L'amicizia cinefila unisce i due giovani ancora prima dell'ondata della Nouvelle Vague che prese il Cinema a schiaffi tra gli anni '50 e i '60.
Tra il 1952 e il 1953 arrivarono entrambi ai Cahiers du Cinéma, fondamentale rivista cinematografica francese che fece da base di partenza per un attacco frontale a tutto ciò che era ormai consolidato nel cinema d'oltralpe e non solo.
La politica degli autori, la centralità del regista, un nuovo modo di approcciare il Cinema e di criticare il Cinema, sono tutte cose nate in quegli anni e Godard e Truffaut sono stati tra i più importanti e famosi esponenti del movimento.
La Nouvelle Vague voleva rinfrescare il panorama del Cinema francese che si era in quel periodo fossilizzato e allontanato dalla società e dal vivere della gente comune: gli autori tornavano al centro del film e ne divenivano il fulcro con tutto ciò che ne poteva conseguire.
[Jean Paul Belmondo e Jean Seberg in Fino all'ultimo respiro, di Jean-Luc Godard, 1960]
Il Cinema doveva essere girato con la macchina a mano, senza illuminazione artificiale, senza scenografie aggiuntive né musica extra diegetica, il tutto per riavvicinarsi il più possibile alla realtà, alla vita vera.
Paradossalmente si abbandonavano i dogmi del Cinema per abbracciarne degli altri, ma il movimento fu una vera e propria rivoluzione che vide nascere nuovi autori e una nuova poetica, oltre alla riscoperta dell'importanza di autori esteri a partire da Alfred Hitchcock e Roberto Rossellini.
[Effetto Notte, di François Truffaut, 1973: il film della definitiva discordia]
La rivoluzione fu però presa in maniera sostanzialmente diversa da Godard e Truffaut: più radicale e quasi autarchico il primo, più piccolo borghese il secondo.
Truffaut declinerà la Nouvelle Vague a suo modo, rispondendo comunque a delle logiche commericali proprie del Cinema mainstream.
Godard invece proseguirà per la sua strada, evitando di girare film "prodotti e consumati da una società di cui si augura la distruzione", per usare le parole dello stesso Truffaut.
Era inevitabile che i due, nonostante un rapporto umano e professionale durato vent'anni, arrivassero a un certo punto allo scontro.
La cosa avvenne nella maniera più rumorosa e scandalosa possibile: attraverso due missive che l'uno mandò all'altro e che fecero il giro del mondo.
[Un altro frame di Jean Paul Belmondo e Jean Seberg in Fino all'ultimo respiro, di Jean-Luc Godard, 1960]
Le differenze iniziarono ad aumentare quando Jean-Luc Godard decise di intraprendere una strada ancora più decisa rispetto alla Nouvelle Vague fondando il collettivo Dziga Vertov, che fondamentalmente sosteneva che l'autore non dovesse esistere come fulcro dell'opera, ma svanire all'interno di essa per evitare qualsivoglia narcisismo e protagonismo.
Se all'inizio della Nouvelle Vague Truffaut sosteneva che "Ci sono solo gli autori, non ci sono opere", qui siamo praticamente all'esatto contrario.

(Quesito A):
Rispondi a queste domande sul testo su Godard e Truffaut:
(i) In quali anni arrivarono entrambi ai Cahiers du Cinéma?
(ii) Quanto durò il rapporto umano e professionale tra i due?
(iii) Come si chiamava il collettivo fondato da Godard?
(Quesito B): Riprendi il testo su Godard e Truffaut e proseguilo a partire dalla sua ultima frase.

(Voci tratte da un dataset):
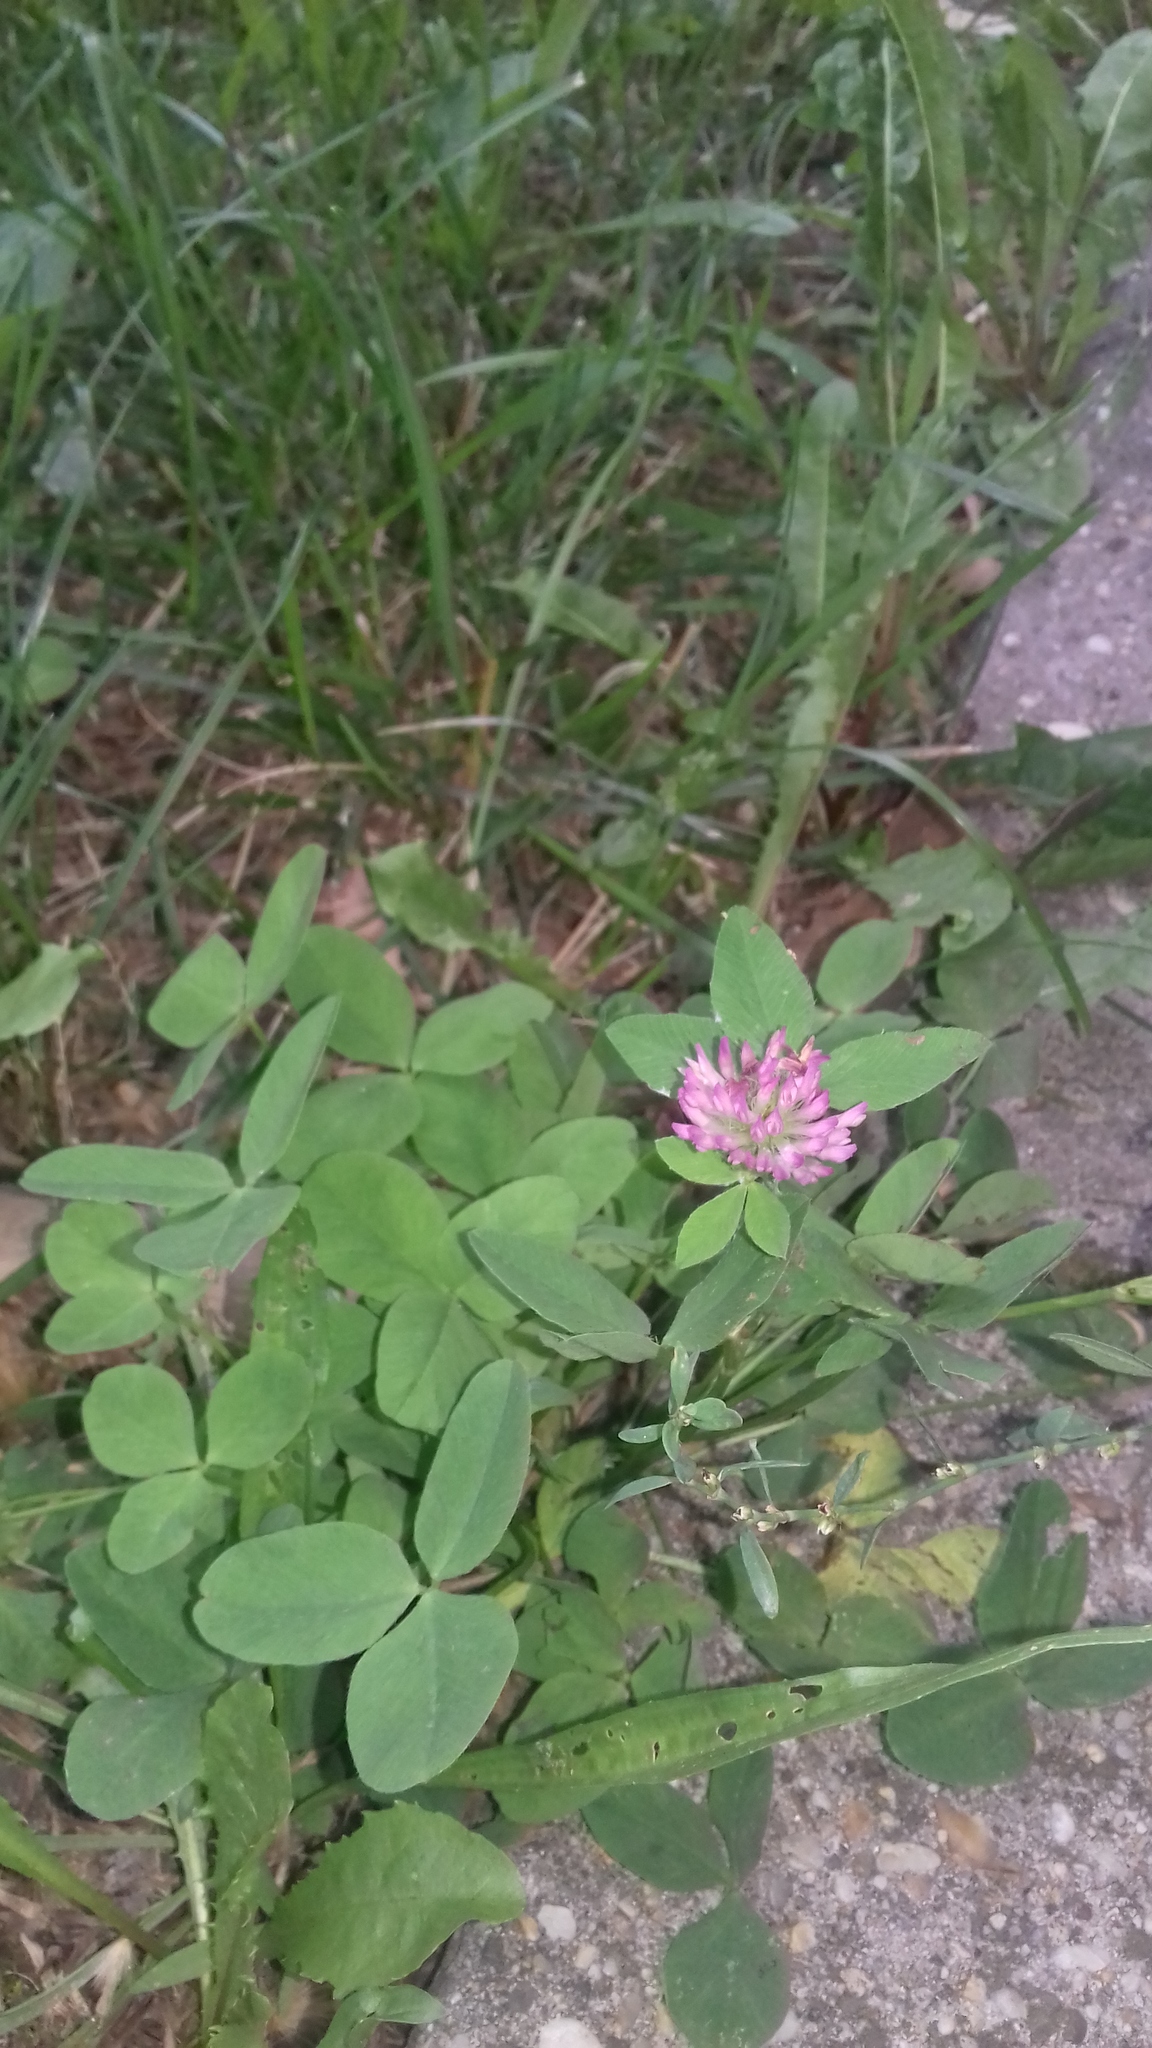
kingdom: Plantae
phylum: Tracheophyta
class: Magnoliopsida
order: Fabales
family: Fabaceae
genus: Trifolium
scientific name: Trifolium pratense
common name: Red clover
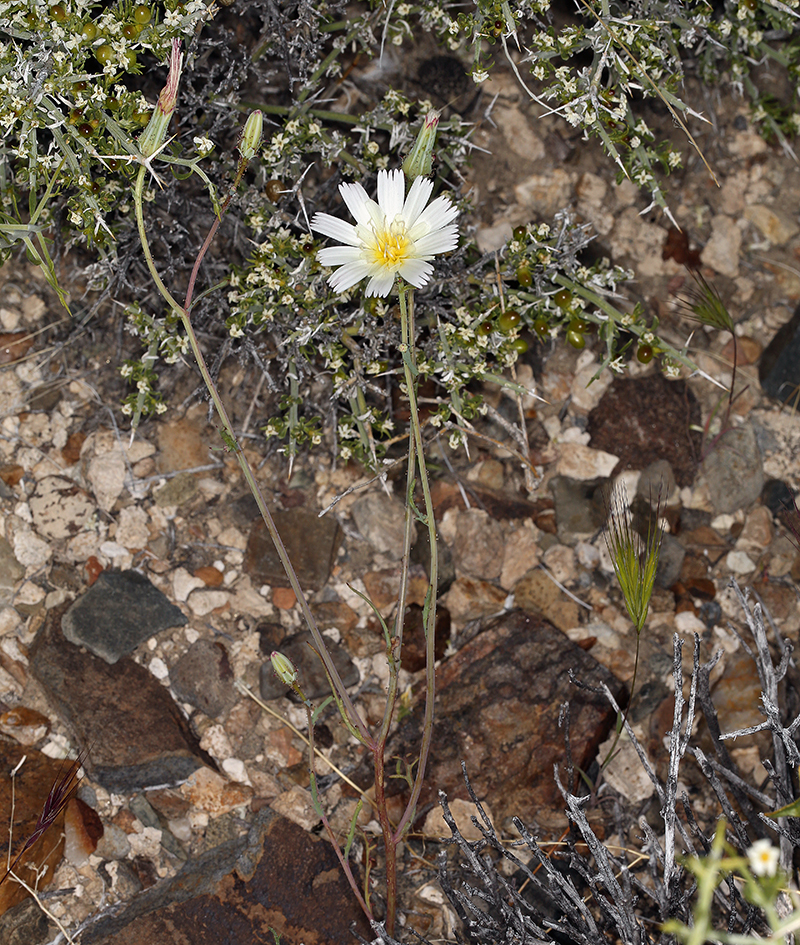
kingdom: Plantae
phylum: Tracheophyta
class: Magnoliopsida
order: Asterales
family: Asteraceae
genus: Calycoseris
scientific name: Calycoseris wrightii
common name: White tackstem
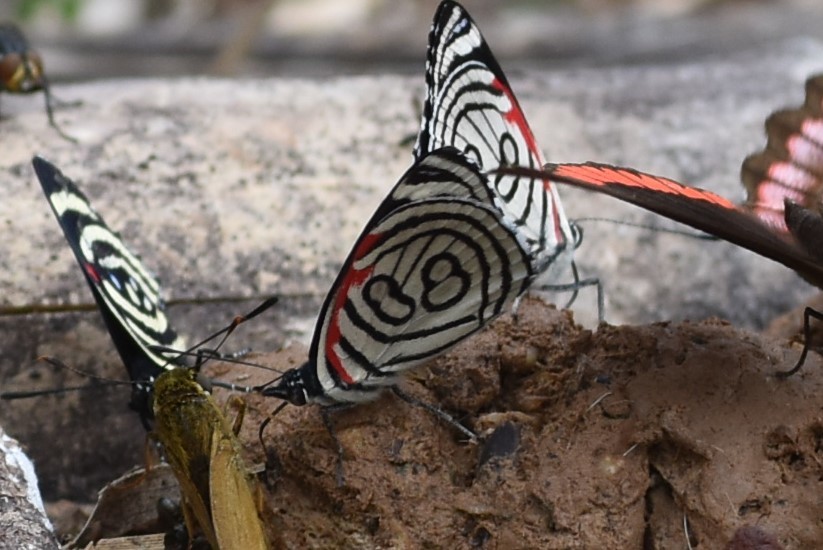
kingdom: Animalia
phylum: Arthropoda
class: Insecta
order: Lepidoptera
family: Nymphalidae
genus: Diaethria
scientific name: Diaethria candrena
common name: Number eighty
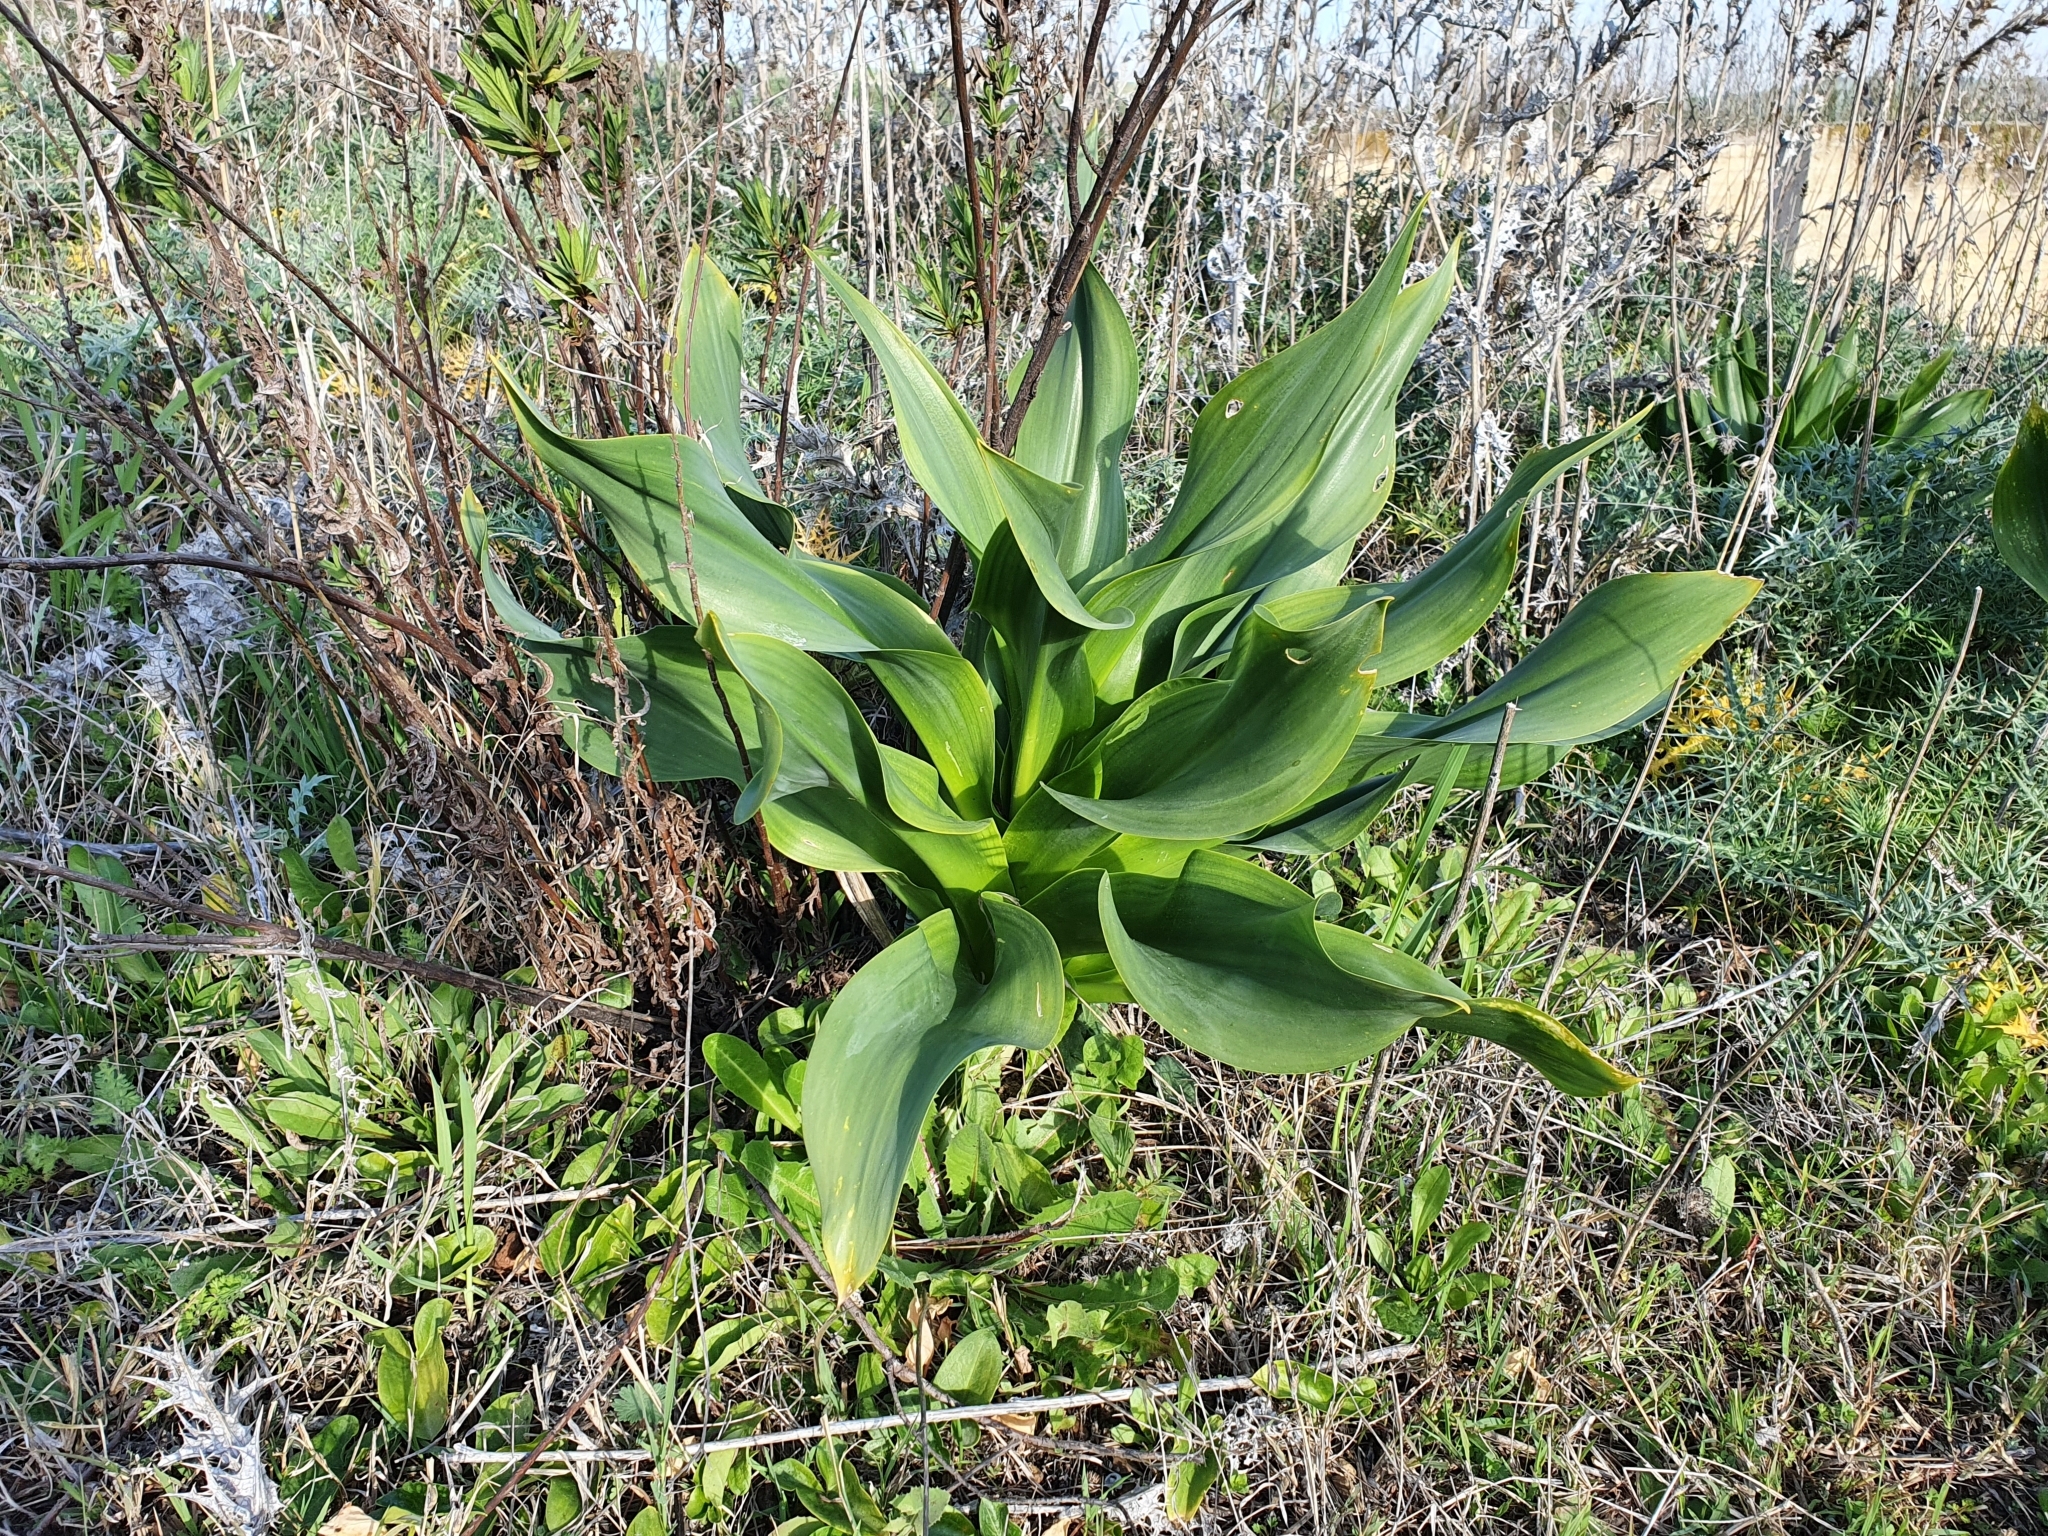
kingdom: Plantae
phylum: Tracheophyta
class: Liliopsida
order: Asparagales
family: Asparagaceae
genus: Drimia
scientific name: Drimia numidica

(Risposta all'esercizio A):
(i) Tra il 1952 e il 1953.
(ii) Vent'anni.
(iii) Dziga Vertov.

(Risposta all'esercizio B):
E nel modo di girare i film la differenza diventa sostanziale: le opere di Godard divengono riflessioni sul linguaggio stesso del Cinema e restano sempre e comunque fortemente critiche nei confronti del consumismo e del capitalismo; dall'altra parte invece i film di François Truffaut mettono al centro la trama, vengono montati in maniera classica e non tradiscono quasi mai delle velleità critiche nei confronti della società civile.
Il culmine fu Effetto Notte.
Il film di Truffaut - ancora oggi mostrato nelle Scuole di Cinema - racconta il dietro le quinte della realizzazione di un film, con tutti i problemi umani e professionali che una troupe attraversa.
Ma il film nel film, e quindi il film stesso, è un qualcosa di assolutamente convenzionale e addirittura racconta e svela già dal titolo uno dei trucchi cinematografici più famosi: il filtro che viene messo davanti alla macchina da presa per simulare la notte, girando con la luce diurna.
Rispetto alla libertà e alla vicinanza al reale evocati dalla Nouvelle Vague, qui siamo agli antipodi.
Come se non bastasse, La Nuit Américaine - questo il titolo originale - sembrava essere costruito proprio per piacere a Hollywood, che infatti lo candidò agli Oscar nel 1974 dove vinse come Miglior Film in Lingua Straniera e, per il particolare regolamento vigente all'epoca, finì candidato anche agli Oscar 1975, dove ottenne ben tre nomination: Miglior Regia, Miglior Sceneggiatura non Originale, Migliore Attrice non Protagonista (Valentina Cortese).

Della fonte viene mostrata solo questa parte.